• What the task asks
In your reply, write out the records exactly, each line intact.

• Records supplied
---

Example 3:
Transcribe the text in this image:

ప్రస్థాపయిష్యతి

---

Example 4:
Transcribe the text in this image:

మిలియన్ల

• Output for this exercise
---

Example 3:
Transcribe the text in this image:

ప్రస్థాపయిష్యతి

---

Example 4:
Transcribe the text in this image:

మిలియన్ల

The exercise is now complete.